SOURCE DOCUMENT section start

Explorations in Black Leadership

Co-Directed by Phyllis Leffler & Julian Bond

Integrated Education

LEFFLER: Now at some point you were a student at the Lincoln University public school?

BOND: Yes.

LEFFLER: Was that an integrated school?

BOND: Yes. Well, when we moved there in 1945 the schools were segregated and again by custom, not by law. This is Pennsylvania after all. My father filed a lawsuit to integrate these schools. Before the suit could come to trial the school board capitulated, closed the black school and the black children simply crossed the street because these schools were across the street from each other and went to the white school.These are one-room country schools with outdoor toilets.

LEFFLER: Was the black school the Tom Thumb school. Is that what it was called?

BOND: No. That was an earlier school at another place. The Tom Thumb school I think was at Fort Valley. This was I guess Oxford Township -- whatever the name of the school was. I remember the black school had one teacher named Mrs. Brown, and a smaller number of students because blacks were in the minority in this community, and the white school had two rooms, one on top of the other with two teachers, one in each room. As you graduated in grades you moved upstairs. So they fired Ms. Brown. I don't know what happened to her. But she was of the casualties of school integration.

SOURCE DOCUMENT section end

**PROMPT 1:**
In the interview on integrated education, what did Bond's father do to integrate the schools?
**PROMPT 2:**
Write out the part of the interview on integrated education starting at "Co-Directed by Phyllis" and ending at "with outdoor toilets.", keeping every word unchanged.
**PROMPT 3:**
Carry the interview on integrated education forward from its final line.
The material that follows has nothing to do with this interview.

INFORMATION SUPPLIED section start

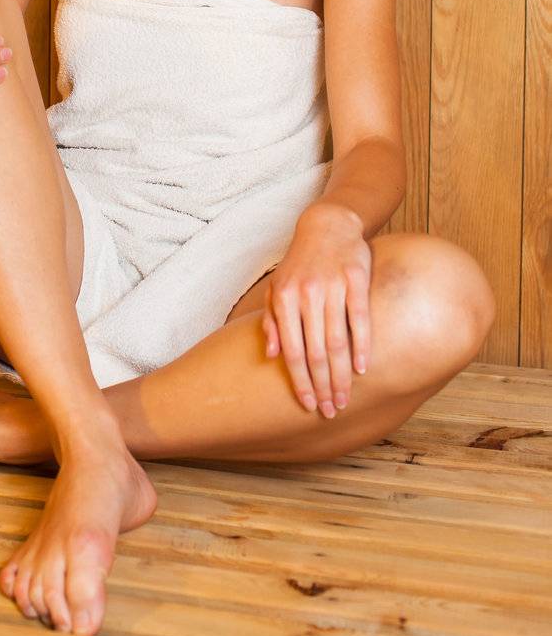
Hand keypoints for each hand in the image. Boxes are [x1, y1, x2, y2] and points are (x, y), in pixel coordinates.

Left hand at [261, 202, 370, 416]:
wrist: (327, 225)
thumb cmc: (299, 263)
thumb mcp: (277, 287)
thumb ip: (272, 320)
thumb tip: (271, 355)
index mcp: (284, 299)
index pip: (291, 351)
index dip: (300, 381)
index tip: (307, 405)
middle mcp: (306, 294)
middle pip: (315, 352)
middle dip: (323, 386)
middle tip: (330, 411)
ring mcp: (332, 286)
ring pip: (337, 341)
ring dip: (343, 375)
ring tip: (345, 398)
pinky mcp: (356, 279)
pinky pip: (360, 319)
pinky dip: (362, 346)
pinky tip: (364, 369)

INFORMATION SUPPLIED section end

**WRITTEN ANSWER 1:**
He filed a lawsuit to integrate them.

**WRITTEN ANSWER 2:**
Co-Directed by Phyllis Leffler & Julian Bond

Integrated Education

LEFFLER: Now at some point you were a student at the Lincoln University public school?

BOND: Yes.

LEFFLER: Was that an integrated school?

BOND: Yes. Well, when we moved there in 1945 the schools were segregated and again by custom, not by law. This is Pennsylvania after all. My father filed a lawsuit to integrate these schools. Before the suit could come to trial the school board capitulated, closed the black school and the black children simply crossed the street because these schools were across the street from each other and went to the white school.These are one-room country schools with outdoor toilets.

**WRITTEN ANSWER 3:**
LEFFLER: So what do you remember about changing from one school to the other?

BOND: I never went to the black school so I didn't experience the change. My father sued so we wouldn't have to go to the black school. So I never went there. So I don't think I had much consciousness at that time that a change had occurred. There was just this empty building across the street that I knew had been the school, but I didn't immediately understand that at one time black kids were here, white kids were here.The white kids I went to school with were both the children of faculty members at Lincoln and white children from the neighborhood. As far as I know there was no disruption at all. The kids just took it as something that happened and it happened and made no notice of it. I'm sure the adults were ruffled by it. But none of that came into my life.